The Brazilian competition authority, Conselho Administrativo de Defesa Econômica (CADE) has upheld fines of BRL 3.1 billion (US$ 930 million) against six companies, three trade associations and six individuals found to be operating a cement cartel. The new announcement reaffirms penalties initially announced in May last year, although the authority said it had changed one of the fines.

CADE’s rapporteur for the case, Ana Frazão said, "There have been considerable repercussions of the trial, with media coverage and communication channels, which is why part of the publication's objectives have been achieved."

The companies implicated in the cartel are Votorantim, Camargo Corrêa, Cimpor, Holcim, Itabira and Lafarge. Lafarge had previously settled its involvement with CADE through the negotiation of divestments and a fine. Since the case started Camargo Corrêa and Cimpor have merged to form InterCement.

The convicted parties now have 30 days to pay their fines.

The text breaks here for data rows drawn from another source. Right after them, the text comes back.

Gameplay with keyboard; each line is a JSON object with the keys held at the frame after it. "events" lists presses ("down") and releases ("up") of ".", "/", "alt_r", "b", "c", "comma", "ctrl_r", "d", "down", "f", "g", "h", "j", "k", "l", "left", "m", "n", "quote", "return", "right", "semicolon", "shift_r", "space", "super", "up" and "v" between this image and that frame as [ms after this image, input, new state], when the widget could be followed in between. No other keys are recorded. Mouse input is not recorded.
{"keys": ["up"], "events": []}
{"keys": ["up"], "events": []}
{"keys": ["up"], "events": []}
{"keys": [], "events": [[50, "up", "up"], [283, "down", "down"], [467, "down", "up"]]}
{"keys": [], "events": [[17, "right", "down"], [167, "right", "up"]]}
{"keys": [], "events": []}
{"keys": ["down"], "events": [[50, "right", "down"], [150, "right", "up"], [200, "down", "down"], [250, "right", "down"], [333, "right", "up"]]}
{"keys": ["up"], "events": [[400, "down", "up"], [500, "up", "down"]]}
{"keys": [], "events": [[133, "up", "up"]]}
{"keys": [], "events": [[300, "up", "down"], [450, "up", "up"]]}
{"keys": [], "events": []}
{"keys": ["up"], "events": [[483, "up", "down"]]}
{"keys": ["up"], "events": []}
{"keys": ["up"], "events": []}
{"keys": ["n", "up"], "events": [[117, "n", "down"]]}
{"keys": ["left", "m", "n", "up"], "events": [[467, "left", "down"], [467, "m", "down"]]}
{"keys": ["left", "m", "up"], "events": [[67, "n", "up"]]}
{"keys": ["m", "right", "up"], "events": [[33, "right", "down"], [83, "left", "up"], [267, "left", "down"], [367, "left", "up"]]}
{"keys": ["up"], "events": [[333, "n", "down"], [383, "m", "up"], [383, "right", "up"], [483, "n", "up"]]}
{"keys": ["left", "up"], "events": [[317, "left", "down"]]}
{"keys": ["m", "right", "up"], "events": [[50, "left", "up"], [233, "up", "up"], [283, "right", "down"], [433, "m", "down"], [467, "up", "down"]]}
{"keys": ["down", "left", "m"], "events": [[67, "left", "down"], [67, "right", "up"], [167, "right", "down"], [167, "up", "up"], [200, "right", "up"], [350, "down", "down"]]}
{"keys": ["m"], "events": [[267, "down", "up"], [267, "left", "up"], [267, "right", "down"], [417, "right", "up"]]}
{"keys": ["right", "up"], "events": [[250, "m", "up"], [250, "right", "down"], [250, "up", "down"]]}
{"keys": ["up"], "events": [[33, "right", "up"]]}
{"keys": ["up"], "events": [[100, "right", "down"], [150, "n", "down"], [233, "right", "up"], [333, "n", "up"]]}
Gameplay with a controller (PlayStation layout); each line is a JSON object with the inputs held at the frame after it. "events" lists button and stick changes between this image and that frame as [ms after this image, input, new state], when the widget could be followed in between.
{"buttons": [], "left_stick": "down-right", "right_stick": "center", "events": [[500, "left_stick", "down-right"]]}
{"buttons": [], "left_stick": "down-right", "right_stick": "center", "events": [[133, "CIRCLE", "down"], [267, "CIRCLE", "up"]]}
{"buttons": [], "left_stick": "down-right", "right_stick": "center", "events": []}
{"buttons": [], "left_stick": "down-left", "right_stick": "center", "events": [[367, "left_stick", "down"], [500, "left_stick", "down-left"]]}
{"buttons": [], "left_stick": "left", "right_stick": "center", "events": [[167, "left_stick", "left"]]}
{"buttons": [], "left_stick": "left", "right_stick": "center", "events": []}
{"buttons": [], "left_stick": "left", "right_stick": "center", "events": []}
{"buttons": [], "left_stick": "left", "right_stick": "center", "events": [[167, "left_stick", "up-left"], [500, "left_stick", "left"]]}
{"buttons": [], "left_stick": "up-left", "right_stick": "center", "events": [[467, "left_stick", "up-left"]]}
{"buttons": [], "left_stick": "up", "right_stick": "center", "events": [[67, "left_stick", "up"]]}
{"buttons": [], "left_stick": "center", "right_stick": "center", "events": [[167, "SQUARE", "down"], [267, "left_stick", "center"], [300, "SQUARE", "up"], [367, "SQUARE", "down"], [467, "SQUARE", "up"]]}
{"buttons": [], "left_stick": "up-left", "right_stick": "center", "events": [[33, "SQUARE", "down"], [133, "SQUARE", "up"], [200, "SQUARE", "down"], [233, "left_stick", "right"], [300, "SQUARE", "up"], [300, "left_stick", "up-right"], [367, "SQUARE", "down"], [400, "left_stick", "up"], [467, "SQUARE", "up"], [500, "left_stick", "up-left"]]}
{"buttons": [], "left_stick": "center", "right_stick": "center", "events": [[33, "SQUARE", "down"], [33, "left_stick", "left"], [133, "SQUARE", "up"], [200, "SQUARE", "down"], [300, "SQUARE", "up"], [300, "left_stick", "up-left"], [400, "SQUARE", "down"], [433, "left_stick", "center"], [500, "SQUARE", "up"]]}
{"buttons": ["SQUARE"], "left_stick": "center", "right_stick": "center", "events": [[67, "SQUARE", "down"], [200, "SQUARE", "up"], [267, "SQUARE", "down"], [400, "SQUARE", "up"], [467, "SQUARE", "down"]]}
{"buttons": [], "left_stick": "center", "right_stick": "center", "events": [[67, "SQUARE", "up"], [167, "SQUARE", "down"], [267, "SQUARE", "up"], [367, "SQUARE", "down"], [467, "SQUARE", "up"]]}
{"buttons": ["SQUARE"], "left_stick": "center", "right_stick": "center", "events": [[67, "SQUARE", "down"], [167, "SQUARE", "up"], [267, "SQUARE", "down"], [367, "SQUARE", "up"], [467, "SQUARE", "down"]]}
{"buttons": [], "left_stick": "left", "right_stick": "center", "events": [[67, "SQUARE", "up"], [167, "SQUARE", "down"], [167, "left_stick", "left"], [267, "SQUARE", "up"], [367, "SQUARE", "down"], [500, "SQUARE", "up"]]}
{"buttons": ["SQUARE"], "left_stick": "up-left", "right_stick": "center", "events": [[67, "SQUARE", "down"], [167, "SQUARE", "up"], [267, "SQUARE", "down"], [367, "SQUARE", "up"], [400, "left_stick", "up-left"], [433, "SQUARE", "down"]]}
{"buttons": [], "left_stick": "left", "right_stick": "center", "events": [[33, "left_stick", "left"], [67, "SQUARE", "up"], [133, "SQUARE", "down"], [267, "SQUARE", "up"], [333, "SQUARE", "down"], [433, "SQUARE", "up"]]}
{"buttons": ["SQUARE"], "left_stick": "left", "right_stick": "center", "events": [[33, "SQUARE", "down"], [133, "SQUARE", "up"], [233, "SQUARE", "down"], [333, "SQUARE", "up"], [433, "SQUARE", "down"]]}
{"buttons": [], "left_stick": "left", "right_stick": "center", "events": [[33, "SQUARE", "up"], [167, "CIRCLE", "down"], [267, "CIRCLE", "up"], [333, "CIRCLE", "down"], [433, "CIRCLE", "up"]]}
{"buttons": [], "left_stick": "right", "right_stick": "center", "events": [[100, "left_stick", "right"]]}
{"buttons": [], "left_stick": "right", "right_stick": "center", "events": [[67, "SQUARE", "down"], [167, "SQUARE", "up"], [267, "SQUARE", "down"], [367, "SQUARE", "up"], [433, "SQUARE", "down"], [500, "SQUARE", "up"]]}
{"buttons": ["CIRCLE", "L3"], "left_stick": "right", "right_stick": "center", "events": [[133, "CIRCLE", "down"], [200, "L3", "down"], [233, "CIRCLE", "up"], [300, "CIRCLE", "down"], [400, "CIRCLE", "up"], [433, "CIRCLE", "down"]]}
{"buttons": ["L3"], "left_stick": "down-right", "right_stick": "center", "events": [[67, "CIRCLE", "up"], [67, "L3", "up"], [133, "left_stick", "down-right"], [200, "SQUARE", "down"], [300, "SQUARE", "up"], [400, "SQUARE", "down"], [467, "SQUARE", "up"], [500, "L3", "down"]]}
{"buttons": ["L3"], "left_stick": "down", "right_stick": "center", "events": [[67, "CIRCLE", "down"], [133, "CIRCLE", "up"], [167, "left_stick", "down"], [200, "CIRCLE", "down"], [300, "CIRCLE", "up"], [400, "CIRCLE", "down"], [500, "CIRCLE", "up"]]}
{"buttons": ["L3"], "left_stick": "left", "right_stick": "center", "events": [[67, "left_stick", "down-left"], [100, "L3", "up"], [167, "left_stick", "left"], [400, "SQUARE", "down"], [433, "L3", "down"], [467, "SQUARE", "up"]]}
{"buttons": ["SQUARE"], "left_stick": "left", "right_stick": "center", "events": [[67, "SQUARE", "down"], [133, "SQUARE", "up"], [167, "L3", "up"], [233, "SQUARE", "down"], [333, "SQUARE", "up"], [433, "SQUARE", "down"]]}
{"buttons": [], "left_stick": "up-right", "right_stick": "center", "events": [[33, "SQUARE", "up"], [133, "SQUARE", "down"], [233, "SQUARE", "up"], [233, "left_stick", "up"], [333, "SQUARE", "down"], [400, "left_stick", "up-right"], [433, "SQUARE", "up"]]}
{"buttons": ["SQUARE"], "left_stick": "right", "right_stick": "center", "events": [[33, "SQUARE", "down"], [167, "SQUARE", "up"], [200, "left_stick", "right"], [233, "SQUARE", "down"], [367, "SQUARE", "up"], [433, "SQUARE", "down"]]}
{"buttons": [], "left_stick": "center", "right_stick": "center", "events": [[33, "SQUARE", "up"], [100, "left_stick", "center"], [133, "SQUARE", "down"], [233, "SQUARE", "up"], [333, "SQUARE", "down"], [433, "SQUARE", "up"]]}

In addition to the fines, CADE has imposed the mandatory divestment of 20% of production capacity in the regions in which any of the six companies own more than one plant. The buyer is not allowed to be another member of the cartel and the ruling applies to all shareholdings in plants, including minority interests.

CADE said the 20% was the minimum market share a new competitor would need to have to enable effective competition.

The cartel companies are also barred from making any acquisitions in the cement sector for five years.